Closed Nikolai10 closed 1 year ago
I apologize for the misunderstanding. In the code, N refers to 1/2 of C in the paper, as it represents the number of channels used to be input into the Tensformer and CNN networks respectively. Therefore, for the small model, N should be set as 64.
Regarding Swin-Charm, since the open-source code was not available when we finished our work, we reproduced the method based on the paper. The difference between our implementation and the open-source code may be the slice transform. Since the paper didn't say the output channels of the middle convolutional layers, we used the same convolutional layers of our method.
Sorry for any confusion caused. I'll update README to clarify both points.
Thanks a lot for your help. Now I get the following values with the Deepspeed Profiler/ get_model_profile():
N=64 - 441.38 G 215.32 GMACs 45.18 M (flops, macs, params)
N=96 - 865.73 G 425.09 GMACs 59.13 M (flops, macs, params)
N=128 - 1454.5 G 717.08 GMACs 76.57 M (flops, macs, params)
The number of parameters is now quite similar to the reported numbers. The Flops however are approximately twice as high compared to the reported numbers. Do you have any idea why? How are you profiling your model?
I also used a RTX 3090 GPU.
Thanks again!
For all methods in table 1, we use flops-counter.pytorch to caculate complexity. Specifically, the Flops we report here should be MACs. For most CV tasks, many papers identify FLOPs with MACs. Some versions of packages also mixed up Flops and MACs .

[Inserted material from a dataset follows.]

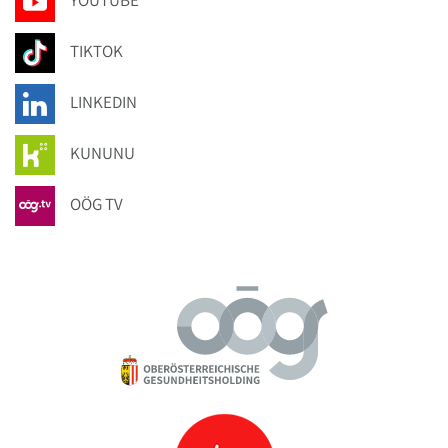
YOUTUBE
TIKTOK
LINKEDIN
KUNUNU
OÖG TV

I think the following reference might be helpful: https://github.com/open-mmlab/mmcv/issues/785#issuecomment-766840386 https://github.com/sovrasov/flops-counter.pytorch/issues/16#issuecomment-802631732 https://github.com/sovrasov/flops-counter.pytorch/blob/1ad0ed1999620c0170e5854dde39805d30d9b6aa/sample.py#L36 https://github.com/Lyken17/pytorch-OpCounter/tree/160004dd1535323d71763c93482d2a8f5f260301
Thank you very much :)
Hello @jmliu206,
thank you very much for providing your interesting work.
Could you please explain in more detail how exactly you calculate the parameter number given in Table 1? According to your paper, your small model should have a parameter count of 44.96M, while I get about 76M when testing your code. I have created a colab to reproduce this result:
https://colab.research.google.com/drive/1KdwoC1i-TYMtc3akyuX83exipynKEE4v?usp=sharing
I have used the default setting with C=128 - probably I am just missing some details here...
I was also a bit surprised by the reported number of model parameters for SwinT-ChARM. According to Zhu et al., they have a total of 32.6M (Table 3), whereas you report 60.55M.
It would be great if you could provide further insights here.
Thanks in advance, Nikolai